--- /dev/null
+@node UsecaseSpy
+@section Reconnaissance, spying, intelligence, covert agents
+
+Those guys know how Internet is a dangerous place incompatible with
+privacy. They require quick, fast dropping and picking of data. No
+possibility of many round-trips -- just drop the data, fire-and-forget.
+It could be either removable media again and/or
+@url{https://en.wikipedia.org/wiki/USB_dead_drop, USB dead drops},
+@url{https://en.wikipedia.org/wiki/PirateBox, PirateBox}es,
+@url{https://en.wikipedia.org/wiki/Short-range_agent_communications, SRAC}.
+Short lived short range networks like Bluetooth and WiFi can also
+be pretty fast, allowing to quickly fire chunks of queued packets.
+
+Very important property is that compromising of those dead drops and
+storages must be neither fatal nor even dangerous. Packets sent through
+the network and exchanged via those devices are end-to-end
+@ref{Encrypted, encrypted} (but unfortunately lacking forward secrecy).
+No filenames, mail recipients are seen.
+
+All node communications are done with so-called @ref{Spool, spool} area:
+directory containing only those unprocessed encrypted packets.
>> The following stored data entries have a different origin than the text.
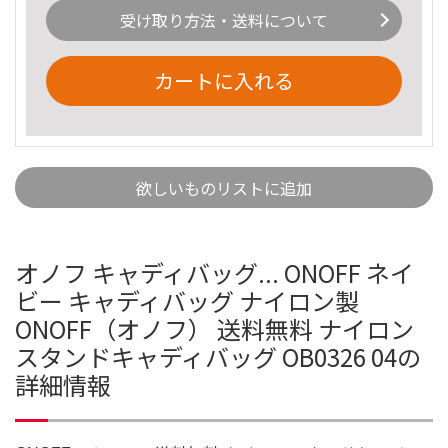
受け取り方法・送料について
カートに入れる
欲しいものリストに追加
オノフ キャディバッグ... ONOFF ネイ
ビー キャディバッグ ナイロン製
ONOFF（オノフ） 送料無料 ナイロン
スタンドキャディバッグ OB0326 04の
詳細情報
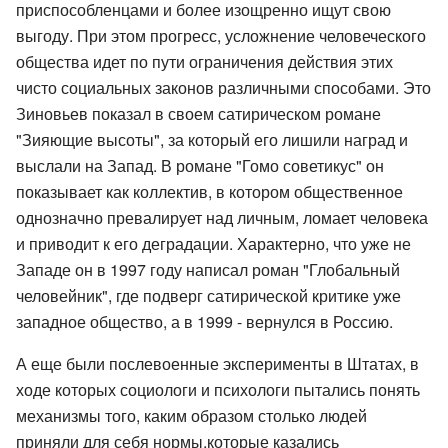
приспособленцами и более изощренно ищут свою
выгоду. При этом прогресс, усложнение человеческого
общества идет по пути ограничения действия этих
чисто социальных законов различными способами. Это
Зиновьев показал в своем сатирическом романе
"Зияющие высоты", за который его лишили наград и
выслали на Запад. В романе "Гомо советикус" он
показывает как коллектив, в котором общественное
однозначно превалирует над личным, ломает человека
и приводит к его деградации. Характерно, что уже не
Западе он в 1997 году написал роман "Глобальный
человейник", где подверг сатирической критике уже
западное общество, а в 1999 - вернулся в Россию.
А еще были послевоенные эксперименты в Штатах, в
ходе которых социологи и психологи пытались понять
механизмы того, каким образом столько людей
приняли для себя нормы,которые казались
After
+packet transfer you still can not read any of them: you have to run
+another stage: @ref{nncp-toss, tossing}, that involves your private
+cryptographic keys. So even if your loose your computer, storage devices
+and so on -- it is not so bad, because you are not carrying private keys
+with it (don't you?), you do not "toss" those packets immediately on the
+same device. Tossing (reading those encrypted packets and extracting
+transferred files and mail messages) could and should be done on a
+separate computer (@ref{nncp-cfgmin} command could help creating
+configuration file without private keys for that purpose).
+
+If you really want to carry your private keys, then @ref{nncp-cfgenc}
+command will be able to encrypt your configuration file. Passphrase you
+enter is strengthened with both CPU and memory hard function.